The Andola was a 2045 ton, 84m long fully rigged sailing ship. It hit the Manacles Reef on 31/01/1895 in bad weather. Now well broken and lying quite flat it is an easy shallow dive, at a maximum depth of around 8-9m.
The Helford Pool is a natural pool in the Helford river where it narrows between Helford village and the Helford Passage. It is best dived just after high water on a spring tide. This increases the chance of better visibility and creates an exhilarating drift dive, out of the pool and into the estuary. Starting the dive at the west end of the pit, the drift will slowly take you to the east end where it will force you out into the shallows, past Maerl beds, and, depending on whether you swim north, east or south, you’ll end up in the Bone Yard, the Voluntary Marine Conservation Area or the Oyster Farm.
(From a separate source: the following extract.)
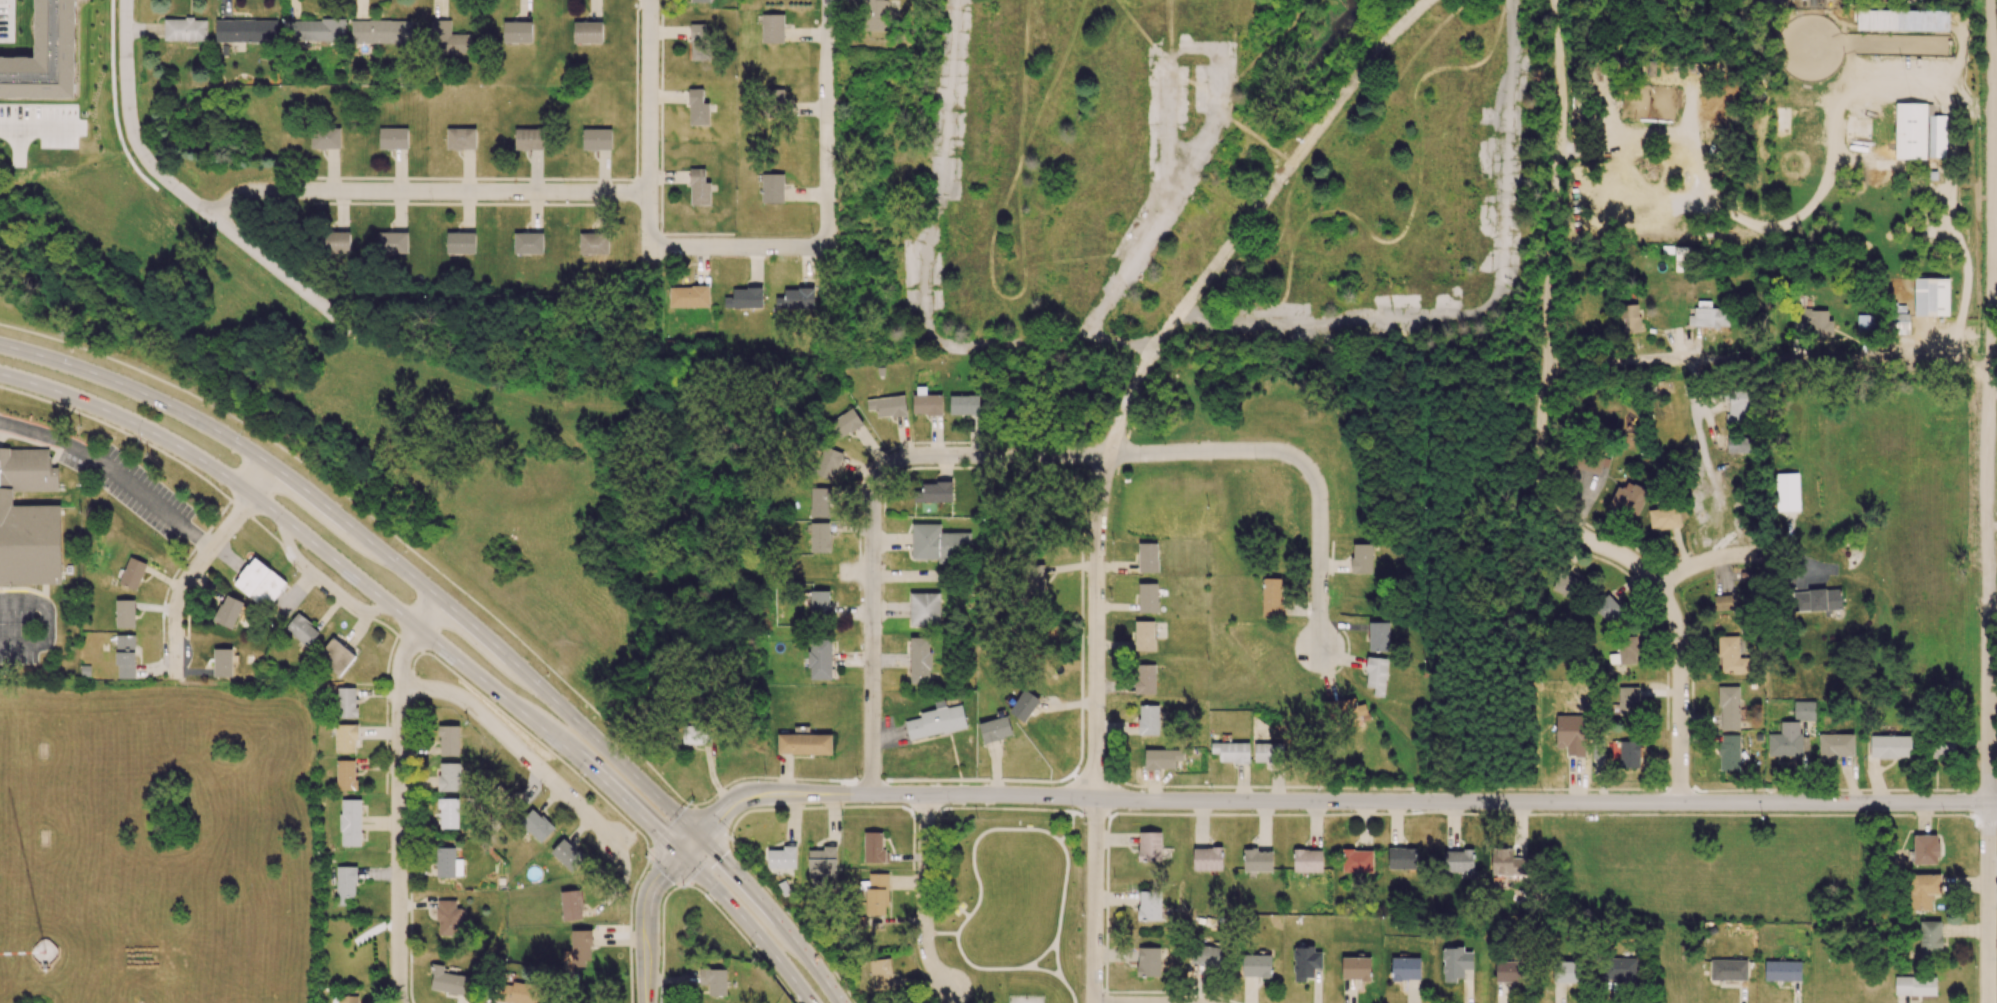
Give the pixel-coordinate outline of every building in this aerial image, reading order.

Over the years, lots of bits and pieces have ended up in the pool. Bottles of all ages are very common.
St Just Pool refers to an area within the Carrick Roads, it’s where the deep river channel turns from south to west causing a deep pool. Although we wouldn’t class it as one of our better dive sites, it is in an extremely sheltered area. With depths ranging from 4m to 30m, it is a ‘fall back’ dive site for when the sea is too rough to venture out. It usually has some interesting life including Thornback Rays, Hermit Crabs and Variegated Scallops. Rumour has it that there is some remains of a Sunderland Flying Boat in there somewhere, although we’ve never seen it, yet.
Kat’s Wall is a small area within St Just Pool that is covered in marine life. The dive starts at between 15-18m, the top of the wall is around 20m, the bottom at 25. The quantity of marine life is amazing.
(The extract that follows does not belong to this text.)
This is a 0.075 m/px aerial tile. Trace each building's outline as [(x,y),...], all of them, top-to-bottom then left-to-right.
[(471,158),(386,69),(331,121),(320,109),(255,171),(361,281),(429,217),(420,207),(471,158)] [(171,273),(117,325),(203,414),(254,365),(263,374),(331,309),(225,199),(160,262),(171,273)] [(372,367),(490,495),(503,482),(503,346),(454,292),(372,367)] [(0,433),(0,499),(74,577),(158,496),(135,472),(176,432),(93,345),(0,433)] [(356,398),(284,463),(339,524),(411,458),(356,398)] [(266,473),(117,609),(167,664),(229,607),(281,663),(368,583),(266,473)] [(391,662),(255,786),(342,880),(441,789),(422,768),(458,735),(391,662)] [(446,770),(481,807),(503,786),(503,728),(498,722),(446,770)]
Falmouth has a wide range of dives sites in all depths. Here is a list of our local dive sites between 12-18m deep.
- East Narrows Wall
- Stanwood Wreck
- St Just Pool
- Hera Wreck
- Rock Island Bridge Wreck (HW)
- Volnay Wreck (LW)
- Bizzies Reef
- Old Wall Reef
- Manacles Reef
- Lady Dalhousie Wreck
- Helford Pool and Drift Dive
Trefusis Head is a very shallow reef within the Carrick Roads. Over the years several ships have come to grief there. The Queen dates back to Wellington’s battles with the French in the early 1800’s. It was carrying women, children and wounded soldiers when it came into Falmouth for shelter in 1814. The cables parted in a south easterly gale and it crashed onto the rocks. There is little left but every now and then a button or something small is found on the rocks. It is actually the site of the largest loss of human life at sea in Cornwall. read more →
Newporth Head is a shallow reef and gully system near Stack Point. Records state that the boat the Squirel came ashore there, we have found no evidence of this but it is a nice easy light and bright dive.
Falmouth has a wide range of dives sites in all depths. Here is a list of our local dive sites less than 12m deep.
- Trefusis Head, HMS Torrid & The Queen
- East Narrows Maerl Beds
- Fraggle Rock and Fraggle Cave (swim through)
- Pendennis U-boats
- Seal Caves
- Ponus wreck
- Shore's Rock
- Newporth Head
- Ben Asdale wreck
- Andromeda wreck
- Helford River Voluntary Special Area of Conservation
- Rock Island Brdige wreck
- Bay of Panama wreck
- Andola wreck
- Gull Rock and Caves
Dives 4,6 and 9 can be done as shore dives, they are much easier by boat though.
There are many pinnacles on the Manacles that have areas within this range, I haven't included them as the best bits are below 15m.
Shore’s Rock is a small rock island with many long sand bottomed gullies around it. Two underwater stacks break the surface at low water and are impressive under the surface. Some of the gullies are lined with jewel anemones. There’s even some unidentified wreckage on site.
Maximum depth is around 8m, dive able at any state of the tide.
Fraggle Rock, so called because it was in view in the opening sequence of the program of the same name, is a shallow reef dive with a swim through cave running through it.The cave isn’t deep or long, with an exit part way, it is suitable for all levels. Amazing topography with large undercuts, a long gully with some wreck remains and some wildlife inside the cave, not usually found so shallow. read more →
Killigerran Head is a shallow reef dive with deep gullies and a pebble sea bed. Usually covered in fish life there is a lot to see, the shallow depth and bright pebble sea bed make it a very bright site to dive which can give some exceptional visibility.